Managed Auth Services
Firebase Authentication is the easiest way to add accounts to a web game. It supports Google, Apple, GitHub, Twitter, Facebook, email/password, phone number, and anonymous sign-in. The JavaScript SDK provides pre-built UI components and handles the entire OAuth flow, token management, and session persistence. Firebase Auth is free for unlimited users (you pay only for other Firebase services like Firestore or Realtime Database). The SDK detects returning users automatically and restores their session on page load.
Supabase Auth is the open-source alternative. It supports Google, Apple, Discord, GitHub, and other OAuth providers, plus email/password and magic link (passwordless) authentication. Supabase Auth integrates directly with its PostgreSQL database through Row Level Security (RLS) policies, which means you can write database queries that automatically filter data by the authenticated user without any server-side middleware. The free tier supports up to 50,000 monthly active users.
Auth0 and Clerk are dedicated authentication services that provide more features than Firebase or Supabase Auth: multi-factor authentication, social login for dozens of providers, user management dashboards, and enterprise SSO. They are overkill for most indie games but relevant for games with regulatory requirements, enterprise partnerships, or very large user bases. Auth0's free tier covers up to 25,000 monthly active users.
Security Considerations for Games
Never trust authentication tokens that come from the client without server-side verification. A player can modify the JavaScript in their browser to send a fake token or someone else's user ID. Every API endpoint must verify the JWT signature on the server using the signing secret or public key. Libraries in every server language handle this: jsonwebtoken for Node.js, PyJWT for Python, and Firebase Admin SDK for Firebase tokens.

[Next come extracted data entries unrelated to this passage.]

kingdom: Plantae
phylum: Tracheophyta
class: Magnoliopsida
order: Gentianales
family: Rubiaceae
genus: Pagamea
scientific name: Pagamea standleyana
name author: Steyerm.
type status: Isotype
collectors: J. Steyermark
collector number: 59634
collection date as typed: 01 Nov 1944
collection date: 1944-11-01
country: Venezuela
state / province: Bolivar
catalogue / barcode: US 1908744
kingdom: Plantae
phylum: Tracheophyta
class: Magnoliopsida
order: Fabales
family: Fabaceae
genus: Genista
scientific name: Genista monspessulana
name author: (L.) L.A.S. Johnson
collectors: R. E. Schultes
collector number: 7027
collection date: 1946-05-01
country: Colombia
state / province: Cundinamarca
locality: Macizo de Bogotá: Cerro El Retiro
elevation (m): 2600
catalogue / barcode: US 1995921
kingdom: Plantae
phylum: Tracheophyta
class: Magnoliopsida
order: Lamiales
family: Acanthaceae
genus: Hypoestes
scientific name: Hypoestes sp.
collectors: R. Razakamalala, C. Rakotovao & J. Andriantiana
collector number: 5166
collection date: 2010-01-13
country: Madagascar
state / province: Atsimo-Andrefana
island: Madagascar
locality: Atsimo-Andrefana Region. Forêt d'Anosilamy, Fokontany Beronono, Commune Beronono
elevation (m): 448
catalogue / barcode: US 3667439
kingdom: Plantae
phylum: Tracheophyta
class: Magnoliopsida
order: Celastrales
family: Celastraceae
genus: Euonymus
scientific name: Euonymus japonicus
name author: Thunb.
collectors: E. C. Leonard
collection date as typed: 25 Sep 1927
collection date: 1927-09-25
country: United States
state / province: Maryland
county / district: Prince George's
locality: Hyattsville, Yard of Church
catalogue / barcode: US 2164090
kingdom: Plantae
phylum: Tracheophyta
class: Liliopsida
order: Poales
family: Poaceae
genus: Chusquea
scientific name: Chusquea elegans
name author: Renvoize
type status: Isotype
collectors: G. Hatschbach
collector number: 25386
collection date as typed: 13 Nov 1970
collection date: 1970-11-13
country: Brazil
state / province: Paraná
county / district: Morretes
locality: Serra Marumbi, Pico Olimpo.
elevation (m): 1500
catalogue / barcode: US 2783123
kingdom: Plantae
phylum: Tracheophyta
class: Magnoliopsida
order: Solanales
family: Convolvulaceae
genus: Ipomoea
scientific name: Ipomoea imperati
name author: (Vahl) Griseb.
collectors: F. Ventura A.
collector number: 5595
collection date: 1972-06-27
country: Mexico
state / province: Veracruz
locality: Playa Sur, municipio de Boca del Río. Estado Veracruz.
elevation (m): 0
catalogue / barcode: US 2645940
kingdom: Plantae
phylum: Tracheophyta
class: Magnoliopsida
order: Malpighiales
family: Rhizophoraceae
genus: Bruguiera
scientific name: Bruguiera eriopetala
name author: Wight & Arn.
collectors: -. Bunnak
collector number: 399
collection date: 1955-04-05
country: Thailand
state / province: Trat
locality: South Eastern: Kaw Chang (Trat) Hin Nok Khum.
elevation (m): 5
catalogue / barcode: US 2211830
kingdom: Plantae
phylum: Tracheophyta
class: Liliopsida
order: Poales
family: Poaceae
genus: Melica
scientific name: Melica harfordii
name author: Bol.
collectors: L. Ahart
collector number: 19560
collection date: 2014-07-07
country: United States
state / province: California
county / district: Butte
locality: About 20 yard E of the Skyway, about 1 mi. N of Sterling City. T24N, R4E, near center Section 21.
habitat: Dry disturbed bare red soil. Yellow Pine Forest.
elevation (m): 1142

Rate limiting protects against brute-force attacks on login endpoints and spam on game APIs. Apply per-IP rate limits on sign-in attempts (5 attempts per minute) and per-user rate limits on game actions (1 save per second, 1 score submission per second). Most API frameworks include rate limiting middleware, and reverse proxies like Cloudflare provide IP-level rate limiting at the network edge.
HTTPS is non-negotiable. All authentication flows, token exchanges, and API calls must happen over HTTPS. Browsers enforce this for OAuth redirect URIs, and modern game hosting (Cloudflare Pages, Vercel, Netlify, S3 with CloudFront) provides HTTPS by default. HTTP connections expose tokens to interception on public networks.
Start with anonymous guest accounts for zero-friction onboarding, offer OAuth upgrade (Google and/or Discord) after the player has invested in the game, and use a managed auth service (Firebase Auth or Supabase Auth) to avoid building authentication infrastructure from scratch. Store access tokens in memory only, verify them server-side on every request, and always use HTTPS.